◆ Requirement A:
Copy the chimney forum thread from "Looks great!" to "Just an idea." verbatim.

◆ Document section:
+ + + + +

# Going To Build This...



## CJKarl (Nov 21, 2006)

...but not sure how to do it yet.


----------



## CJKarl (Nov 21, 2006)

Here's where I am. Doing the corners and starting the piers tomorrow.


----------



## CJKarl (Nov 21, 2006)

I'm thinking I have to build some kind of masonite or flexable material falsework. It has to built AROUND the piers and then removed later. I've been tweeking my brain all the way up with this chimney. Now it's time to pay the piper.
Any thoughts?


----------



## master mason (Feb 9, 2008)

looks great CJ. I hate those 3 holed brick,the mud has to be stiffer than I like it cuz it falls in the big holes.I like my brick mud like velvet.:thumbsup:


----------



## lukachuki (Feb 11, 2005)

sorry no solutions...but keep us posted with pictures. Looks like a real challenge. I like the detailing but I can see how it would be making you sweat a little.


----------



## CJKarl (Nov 21, 2006)

master mason said:


> looks great CJ. I hate those 3 holed brick,the mud has to be stiffer than I like it cuz it falls in the big holes.I like my brick mud like velvet.:thumbsup:


You ain't telling me nuttin. Those things EAT mud...but once they set, they don't come apart.


----------



## wesmartyn (Apr 8, 2007)

That looks sweet.
But where is the air space?


----------



## 6stringmason (May 20, 2005)

Looks great!

I would say for your arches on top where they hang over a bit, maybe make up some sort of jig that rests on the part youre on now that sits along the columns you have to build and holds the arched brick in place. 

Then maybe to keep the jigs in place and held tight to the columns wrap a small ratchet strap around em and cinch em tight. Im thinkin a few 2x's and some 1/2" osb or something. 

Just an idea.

If you dont understand what I just wrote (because I wouldnt) I can try and draw a picture and post it for ya?


----------



## master mason (Feb 9, 2008)

CJ, you need to put a piece of plywood over top the flues and build your form up off of that.I would also dowel a #4 rebar in each pier and lay the brick over them and fill the holes w/mud. This will sturdy up the piers


----------



## Tscarborough (Feb 25, 2006)

I see issues.


----------



## master mason (Feb 9, 2008)

Do you have solid brick for the ends of the barrel arch?


----------



## CJKarl (Nov 21, 2006)

I do have solid brick for the ends. On those I'm going to drill about 3/4 into the brick and epoxy threaded stainless rod about 1 ft long into them. Then when I lay the next 3 or 4 courses I'll slid the rod through those wopper brick cores and either epoxy or grout them. I also talked the owner into letting me stucco the underside of the arched cap with black mortar so I don't have to worry about any joint detail on the underside.


----------



## CJKarl (Nov 21, 2006)

wesmartyn said:


> That looks sweet.
> But where is the air space?


Airspace? Around the flue. Never do, never had any problems.


----------



## CJKarl (Nov 21, 2006)

Tscarborough said:


> I see issues.


:lol::lol:


----------



## Tscarborough (Feb 25, 2006)

+ + + + +

◆ Provided data:
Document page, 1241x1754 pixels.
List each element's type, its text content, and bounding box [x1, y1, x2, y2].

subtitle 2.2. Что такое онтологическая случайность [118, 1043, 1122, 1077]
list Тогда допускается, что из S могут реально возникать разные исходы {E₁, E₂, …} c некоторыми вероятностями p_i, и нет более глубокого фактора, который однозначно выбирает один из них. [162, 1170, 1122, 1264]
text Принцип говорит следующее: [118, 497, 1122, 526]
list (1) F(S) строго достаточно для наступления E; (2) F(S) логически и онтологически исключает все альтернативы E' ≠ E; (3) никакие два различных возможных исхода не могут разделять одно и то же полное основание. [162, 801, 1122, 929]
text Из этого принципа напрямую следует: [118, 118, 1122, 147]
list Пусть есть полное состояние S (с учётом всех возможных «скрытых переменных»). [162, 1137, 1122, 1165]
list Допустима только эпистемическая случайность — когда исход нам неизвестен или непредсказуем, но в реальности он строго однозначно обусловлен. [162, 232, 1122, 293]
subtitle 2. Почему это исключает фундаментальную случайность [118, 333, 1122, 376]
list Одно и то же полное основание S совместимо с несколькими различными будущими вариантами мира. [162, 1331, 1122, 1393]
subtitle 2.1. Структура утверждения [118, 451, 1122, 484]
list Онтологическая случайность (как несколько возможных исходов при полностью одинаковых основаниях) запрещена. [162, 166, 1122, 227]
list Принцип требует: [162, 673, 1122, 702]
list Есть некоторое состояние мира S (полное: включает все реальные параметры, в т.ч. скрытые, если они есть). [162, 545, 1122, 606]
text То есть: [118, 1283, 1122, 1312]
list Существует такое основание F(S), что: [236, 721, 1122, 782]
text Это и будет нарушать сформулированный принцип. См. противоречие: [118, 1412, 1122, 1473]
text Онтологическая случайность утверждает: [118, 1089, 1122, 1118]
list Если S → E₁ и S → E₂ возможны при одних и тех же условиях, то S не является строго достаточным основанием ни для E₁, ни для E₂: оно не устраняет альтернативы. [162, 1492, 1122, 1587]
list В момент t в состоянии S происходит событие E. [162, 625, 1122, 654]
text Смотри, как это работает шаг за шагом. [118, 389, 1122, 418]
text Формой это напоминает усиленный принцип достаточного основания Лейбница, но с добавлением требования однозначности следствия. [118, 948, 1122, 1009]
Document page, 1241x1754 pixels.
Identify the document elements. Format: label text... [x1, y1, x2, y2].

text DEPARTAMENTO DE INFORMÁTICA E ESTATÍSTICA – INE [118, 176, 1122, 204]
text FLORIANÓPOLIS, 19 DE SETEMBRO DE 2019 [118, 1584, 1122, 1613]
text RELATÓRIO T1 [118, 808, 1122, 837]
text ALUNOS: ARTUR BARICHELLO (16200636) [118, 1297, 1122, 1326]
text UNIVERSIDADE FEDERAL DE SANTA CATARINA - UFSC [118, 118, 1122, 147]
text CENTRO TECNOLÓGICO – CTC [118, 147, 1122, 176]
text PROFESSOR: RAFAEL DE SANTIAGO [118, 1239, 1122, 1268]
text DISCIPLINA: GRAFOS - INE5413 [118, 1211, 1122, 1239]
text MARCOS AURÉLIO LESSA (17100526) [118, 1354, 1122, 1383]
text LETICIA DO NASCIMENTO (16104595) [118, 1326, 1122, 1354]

+ + + + +

◆ Requirement B:
Update the lines of the records from the line with "text DEPARTAMENTO DE" to the line with "text MARCOS AURÉLIO", replacing "PROFESSOR" with "ORIENTADOR" and leaving everything else unchanged. Provide only those lines.

◆ Written answer A:
Looks great!

I would say for your arches on top where they hang over a bit, maybe make up some sort of jig that rests on the part youre on now that sits along the columns you have to build and holds the arched brick in place. 

Then maybe to keep the jigs in place and held tight to the columns wrap a small ratchet strap around em and cinch em tight. Im thinkin a few 2x's and some 1/2" osb or something. 

Just an idea.

◆ Written answer B:
text DEPARTAMENTO DE INFORMÁTICA E ESTATÍSTICA – INE [118, 176, 1122, 204]
text FLORIANÓPOLIS, 19 DE SETEMBRO DE 2019 [118, 1584, 1122, 1613]
text RELATÓRIO T1 [118, 808, 1122, 837]
text ALUNOS: ARTUR BARICHELLO (16200636) [118, 1297, 1122, 1326]
text UNIVERSIDADE FEDERAL DE SANTA CATARINA - UFSC [118, 118, 1122, 147]
text CENTRO TECNOLÓGICO – CTC [118, 147, 1122, 176]
text ORIENTADOR: RAFAEL DE SANTIAGO [118, 1239, 1122, 1268]
text DISCIPLINA: GRAFOS - INE5413 [118, 1211, 1122, 1239]
text MARCOS AURÉLIO LESSA (17100526) [118, 1354, 1122, 1383]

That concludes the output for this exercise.